Rat Popping Out of Toilet Viewed 2.7 Million Times in Viral TikTok

Rat in Toilet Video TikTok New York
A video showing a rat emerging from a New York City toilet received millions of views on TikTok this week. This undated file photo shows a brown rat perched on a toilet seat. Liudmila Chernetska/Getty

A viral video of a rat emerging from a New York City toilet bowl had been viewed at least 2.7 million times as of Thursday.

In the 10-second video clip, which was posted to TikTok on Tuesday, a rat can be seen swimming in a toilet bowl as people nearby can be heard addressing it as "sir" and a "distinguished gentleman" while laughing. The video is captioned "Came right up the toilet" and includes hashtags that indicate it was recorded in New York.

The video was posted to TikTok by @whatisnewyorkofficial, an account that includes a variety of clips recorded around New York City. While none of the other videos featured rats popping out of toilet bowls, a video posted to the account last month appeared to show a large raccoon standing on a public toilet and drinking water from inside the bowl.

Increasingly common sightings of large rats invading homes in England amid COVID-19 lockdowns prompted pest control experts earlier this year to warn that the rodents can easily enter buildings through toilets.

"A rat can climb up a wastewater pipe, no problem," Andy Tyson of London-based Guardian Pest Management told The Guardian in February. "If no one's there using a toilet and flushing a cistern, rats can come out."

Andrew Dellbridge, director of Ace Pest Control, told Norwich Evening News that he had seen rats "the size of cats" over the past summer, although most infestations are seen during the summer. He described one incident that involved a customer calling him to report a rat inside a toilet bowl at home.

"The customer could barely speak, she was in so much shock," Dellbridge said. "She'd been using the bathroom and heard a noise. She looked down and it was in the toilet bowl.
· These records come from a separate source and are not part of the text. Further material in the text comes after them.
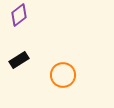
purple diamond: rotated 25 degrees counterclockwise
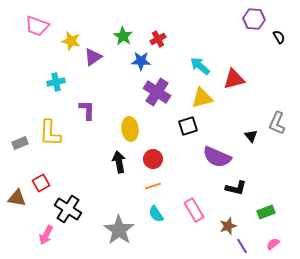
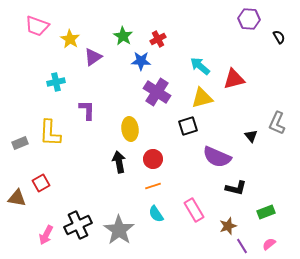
purple hexagon: moved 5 px left
yellow star: moved 1 px left, 2 px up; rotated 18 degrees clockwise
black cross: moved 10 px right, 16 px down; rotated 32 degrees clockwise
pink semicircle: moved 4 px left
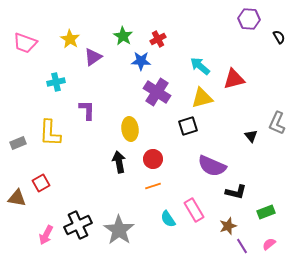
pink trapezoid: moved 12 px left, 17 px down
gray rectangle: moved 2 px left
purple semicircle: moved 5 px left, 9 px down
black L-shape: moved 4 px down
cyan semicircle: moved 12 px right, 5 px down
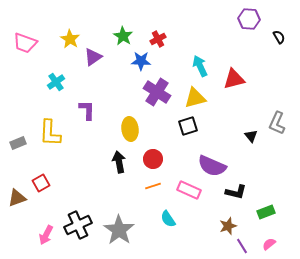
cyan arrow: rotated 25 degrees clockwise
cyan cross: rotated 24 degrees counterclockwise
yellow triangle: moved 7 px left
brown triangle: rotated 30 degrees counterclockwise
pink rectangle: moved 5 px left, 20 px up; rotated 35 degrees counterclockwise
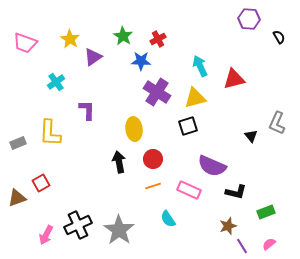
yellow ellipse: moved 4 px right
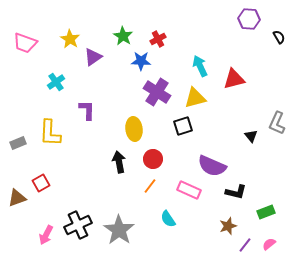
black square: moved 5 px left
orange line: moved 3 px left; rotated 35 degrees counterclockwise
purple line: moved 3 px right, 1 px up; rotated 70 degrees clockwise
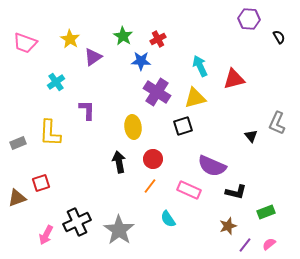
yellow ellipse: moved 1 px left, 2 px up
red square: rotated 12 degrees clockwise
black cross: moved 1 px left, 3 px up
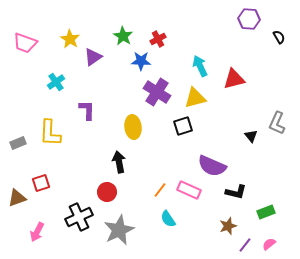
red circle: moved 46 px left, 33 px down
orange line: moved 10 px right, 4 px down
black cross: moved 2 px right, 5 px up
gray star: rotated 12 degrees clockwise
pink arrow: moved 9 px left, 3 px up
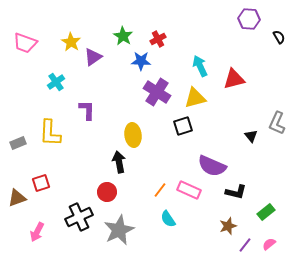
yellow star: moved 1 px right, 3 px down
yellow ellipse: moved 8 px down
green rectangle: rotated 18 degrees counterclockwise
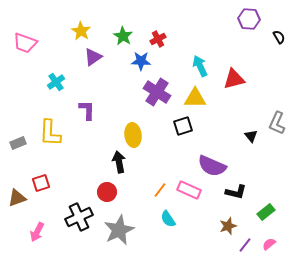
yellow star: moved 10 px right, 11 px up
yellow triangle: rotated 15 degrees clockwise
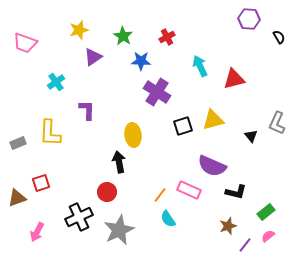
yellow star: moved 2 px left, 1 px up; rotated 24 degrees clockwise
red cross: moved 9 px right, 2 px up
yellow triangle: moved 18 px right, 22 px down; rotated 15 degrees counterclockwise
orange line: moved 5 px down
pink semicircle: moved 1 px left, 8 px up
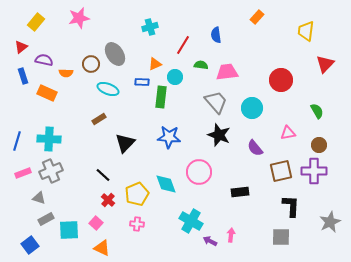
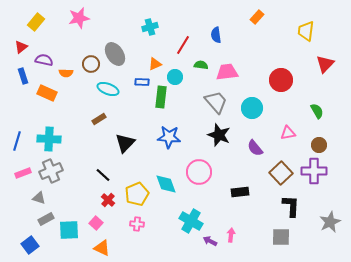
brown square at (281, 171): moved 2 px down; rotated 30 degrees counterclockwise
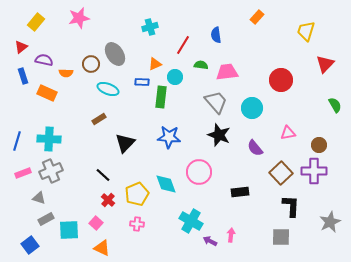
yellow trapezoid at (306, 31): rotated 10 degrees clockwise
green semicircle at (317, 111): moved 18 px right, 6 px up
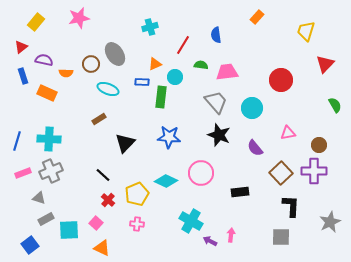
pink circle at (199, 172): moved 2 px right, 1 px down
cyan diamond at (166, 184): moved 3 px up; rotated 45 degrees counterclockwise
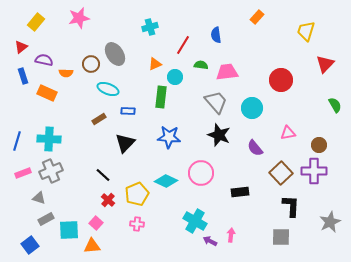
blue rectangle at (142, 82): moved 14 px left, 29 px down
cyan cross at (191, 221): moved 4 px right
orange triangle at (102, 248): moved 10 px left, 2 px up; rotated 30 degrees counterclockwise
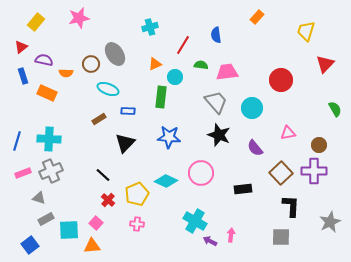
green semicircle at (335, 105): moved 4 px down
black rectangle at (240, 192): moved 3 px right, 3 px up
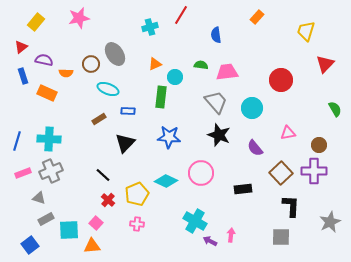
red line at (183, 45): moved 2 px left, 30 px up
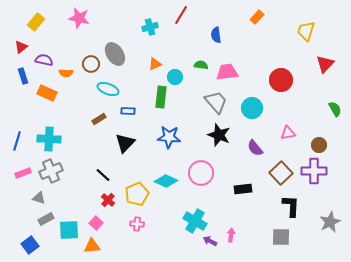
pink star at (79, 18): rotated 25 degrees clockwise
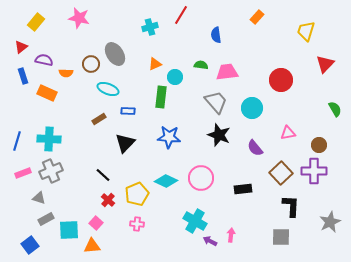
pink circle at (201, 173): moved 5 px down
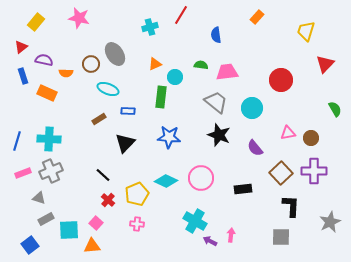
gray trapezoid at (216, 102): rotated 10 degrees counterclockwise
brown circle at (319, 145): moved 8 px left, 7 px up
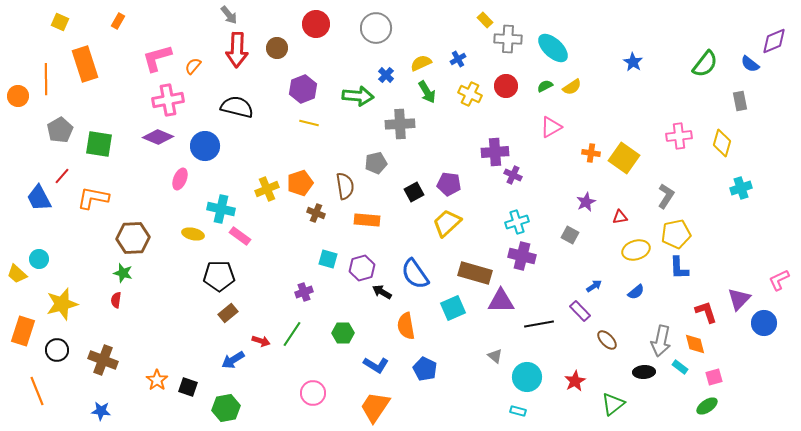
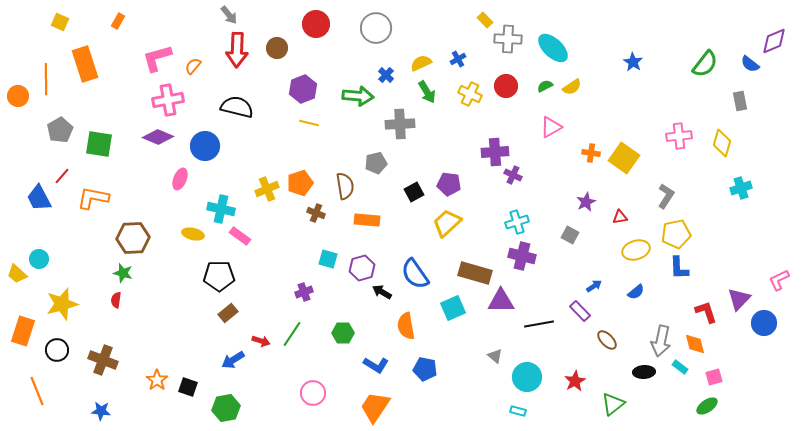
blue pentagon at (425, 369): rotated 15 degrees counterclockwise
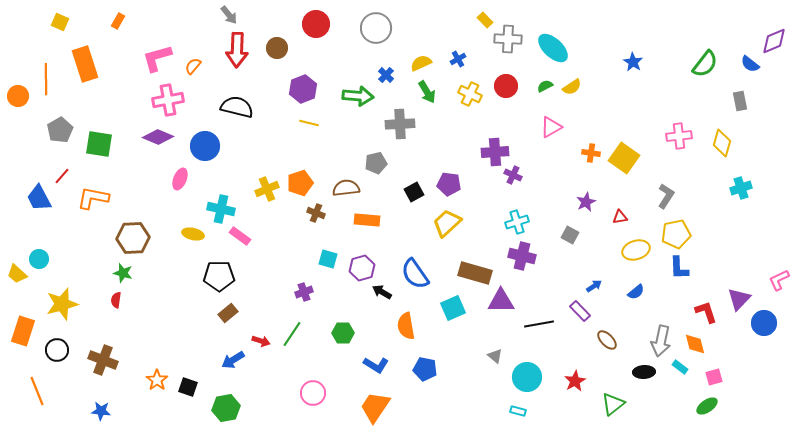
brown semicircle at (345, 186): moved 1 px right, 2 px down; rotated 88 degrees counterclockwise
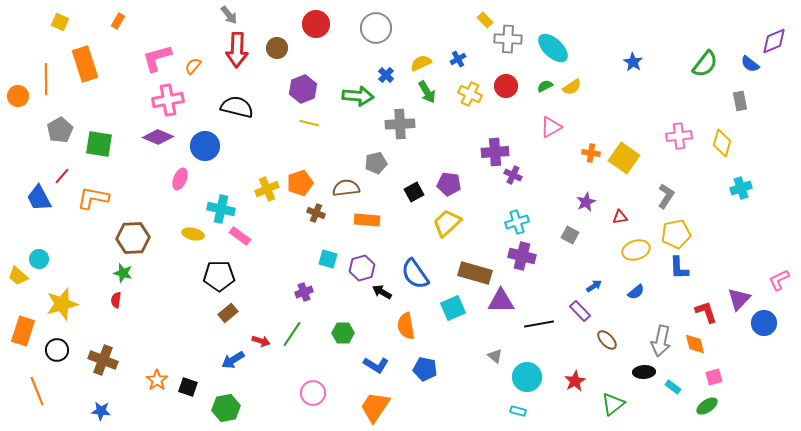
yellow trapezoid at (17, 274): moved 1 px right, 2 px down
cyan rectangle at (680, 367): moved 7 px left, 20 px down
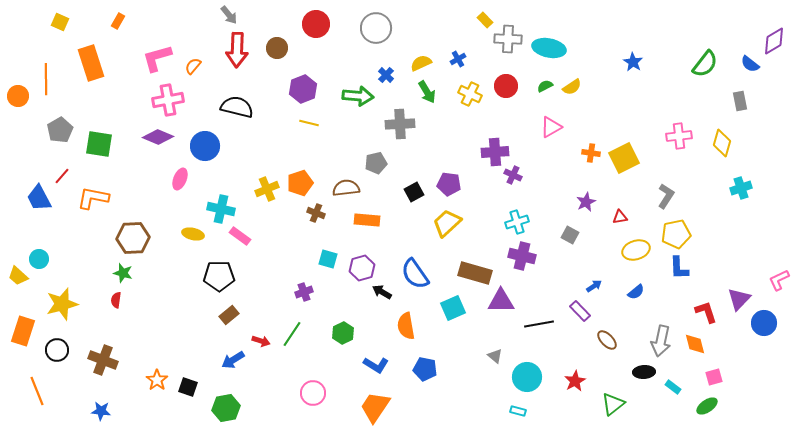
purple diamond at (774, 41): rotated 8 degrees counterclockwise
cyan ellipse at (553, 48): moved 4 px left; rotated 32 degrees counterclockwise
orange rectangle at (85, 64): moved 6 px right, 1 px up
yellow square at (624, 158): rotated 28 degrees clockwise
brown rectangle at (228, 313): moved 1 px right, 2 px down
green hexagon at (343, 333): rotated 25 degrees counterclockwise
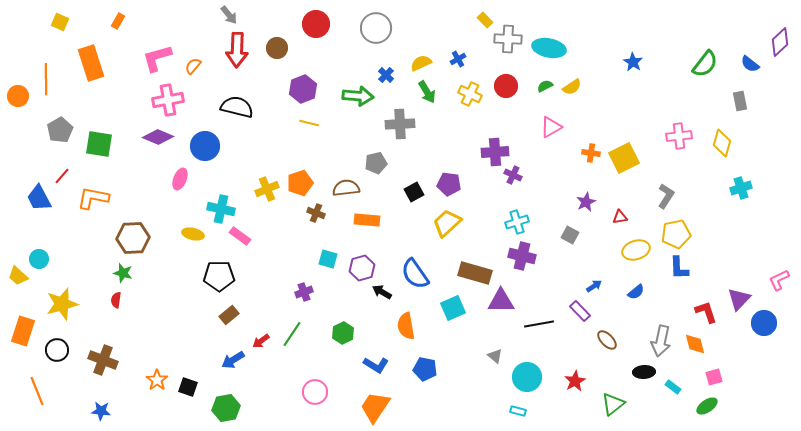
purple diamond at (774, 41): moved 6 px right, 1 px down; rotated 12 degrees counterclockwise
red arrow at (261, 341): rotated 126 degrees clockwise
pink circle at (313, 393): moved 2 px right, 1 px up
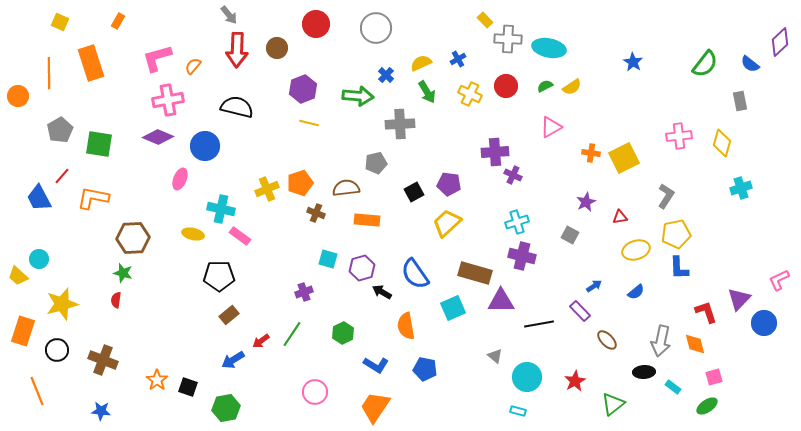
orange line at (46, 79): moved 3 px right, 6 px up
And this is happening more and more frequently."

Dellbridge confirmed the incident in a statement to Newsweek, calling it "quite common" and noting that he had also regularly witnessed "rats chewing through the outlet pipe from toilets and causing a flood of waste." Dellbridge recommended preventing infestations by blocking "every hole around the premises including putting down the toilet seat."

New York City residents noted changes in rat behavior during last year's pandemic lockdowns. Animals that had previously relied on scraps from restaurants had to look for other sources of food when the city shut down the establishments. In May 2020, the Centers for Disease Control and Prevention warned of "unusual or aggressive" behavior from rats desperate for food in cities.

Although New York has a large population of rats, an urban myth that claims the rodents outnumber people is false. A 2014 study published in the magazine Significance found that the actual number of rats was around 2 million, or about 25 percent of the city's human population.